→ **YOUR ASSIGNMENT**
When a line in the entries below contains the word "text", copy that line.

(DATA PROVIDED)

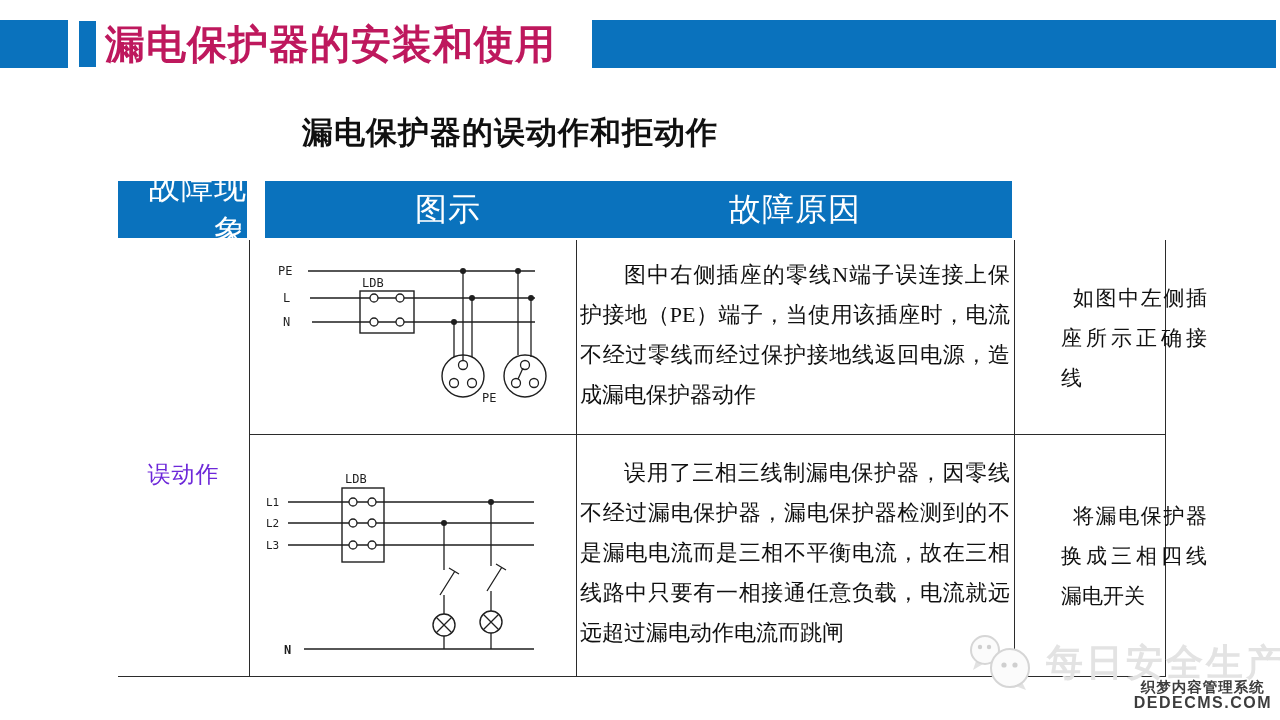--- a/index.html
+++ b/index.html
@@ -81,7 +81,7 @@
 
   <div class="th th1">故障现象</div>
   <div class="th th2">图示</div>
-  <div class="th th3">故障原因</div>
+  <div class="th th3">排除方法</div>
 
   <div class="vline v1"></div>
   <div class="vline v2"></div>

(End DATA PROVIDED)
(DATA PROVIDED)

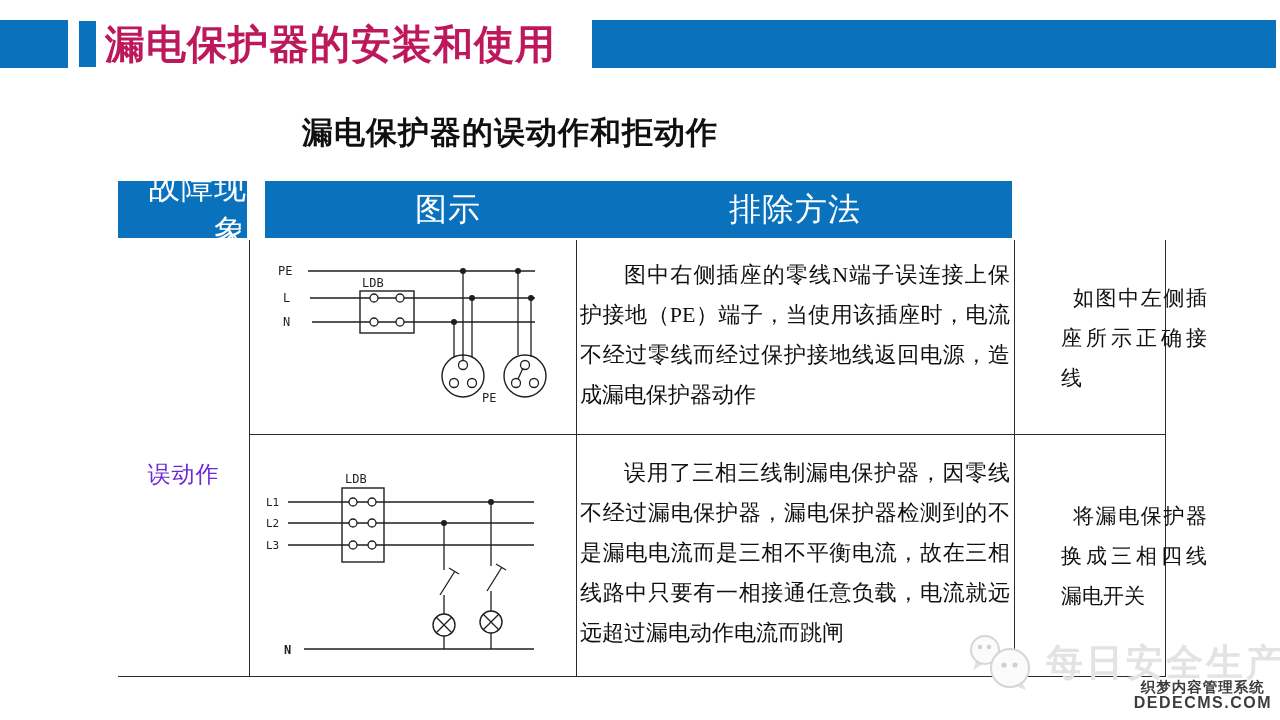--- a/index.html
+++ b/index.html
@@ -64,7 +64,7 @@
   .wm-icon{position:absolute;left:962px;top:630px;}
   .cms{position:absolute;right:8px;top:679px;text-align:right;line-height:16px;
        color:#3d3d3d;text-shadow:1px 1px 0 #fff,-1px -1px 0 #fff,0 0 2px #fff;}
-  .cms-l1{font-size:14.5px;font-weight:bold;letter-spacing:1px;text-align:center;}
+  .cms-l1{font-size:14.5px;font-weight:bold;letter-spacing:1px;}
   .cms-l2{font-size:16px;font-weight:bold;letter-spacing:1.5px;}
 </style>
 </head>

(End DATA PROVIDED)

→ **EXERCISE RESULT**
   .cms{position:absolute;right:8px;top:679px;text-align:right;line-height:16px;
        color:#3d3d3d;text-shadow:1px 1px 0 #fff,-1px -1px 0 #fff,0 0 2px #fff;}
-  .cms-l1{font-size:14.5px;font-weight:bold;letter-spacing:1px;text-align:center;}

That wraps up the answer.